For a family who’d had more than their share of hardships—my mother and her siblings had hidden in convents, monasteries and farms in the French countryside while most of their extended family perished in the Holocaust—sharing food was a unifying force. But it was mostly German cuisine. As a young child, I craved the things I saw my American counterparts eating—hamburgers, pizza, hot dogs—though none of these ever passed through our doors.

My grandparents
My grandparents

Once I left home for college, my German Jewish heritage took a backseat to my burgeoning American identity. While I occasionally found myself thinking in my family’s native tongue, it wasn’t until my late 20s that I accepted that one couldn’t escape one’s history. Despite my attempts to become as American as apple pie, my German Jewish roots had shaped me into someone else. And no one represented those roots more than my grandmother.

By this time, my grandmother had passed away from cancer at age 81, surrounded by her family in Los Angeles. Shortly after her death, my cousin sent me photos of my grandmother. Suddenly, I wanted to learn much more about her and was able to secure a fair amount of information from my mother, who told me stories about her lively intelligence, humble demeanor, facility with languages and efficacy at child-rearing. That, among her many virtues, she was well-known as an excellent cook.

On a recent trip to the supermarket, history clapped back at me when my eye alighted on something named spaetzle, which, with a slight emotional jolt, I immediately recognized. I hadn’t thought about spaetzle since I left home for college at 19. I purchased a box, but on the ride home, I suddenly heard my grandmother’s accented voice saying that the real spaetzle is a dish you make yourself.

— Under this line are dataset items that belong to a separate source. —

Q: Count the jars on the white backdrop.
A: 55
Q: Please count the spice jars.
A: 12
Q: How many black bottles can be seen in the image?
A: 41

Once home, I put the box in the cupboard with a guilty conscience and began to look for the old recipe, lettered in my grandmother’s hand. The ingredients were simple enough: flour, egg and a bit of milk mixed into a pancake-batter-like consistency. Dropping little lumps of the batter into some salted boiling water then ensued. When the lumps finally took form plumping up into morsels, I turned off the burner, drained off the hot water and allowed them to cool off. The first bite reconnected to my childhood—to the tastes of my bubbe’s kitchen and the sounds of immigrants talking in their native languages, their home a refuge in this strange, new land.

The box of spaetzle I bought, which I know I will never use, still sits high upon a kitchen shelf, recalling the architecture of a former life. It reminds me that each of us is knit of an infinite fabric of previous histories; that I cannot separate my identity from my past, residing happily in my European and American Jewish worlds.

When my son nearly trips on a street curb while alighting from our car, the word Vorsichtig! (“Watch out!”) suddenly issues from my throat. I tell him about the great-grandmother he never knew who poured love and soul into her food so that her story is not forgotten. The word “spaetzle” is now a part of his vocabulary, and one day, he will make that delicacy with his grandmother’s blessing on his own. More importantly, the act of making and eating spaetzle will link him to a sustained Jewish path that stresses the values of hospitality and doing good things for others while sharing a storied food.

Homemade Spaetzle

  • 2 cups all-purpose flour
  • 4 medium-sized eggs
  • 1 teaspoon salt
  • ½ cup water
  • ½ teaspoon ground nutmeg
  • one pinch of freshly ground white pepper

Pour the flour into a medium-sized mixing bowl. Stir in the eggs and spices with a wooden spoon. Slowly add water while mixing vigorously until the dough becomes elastic. Bring a large pot of salted water to a boil and drop in spoonfuls of the batter until cooked.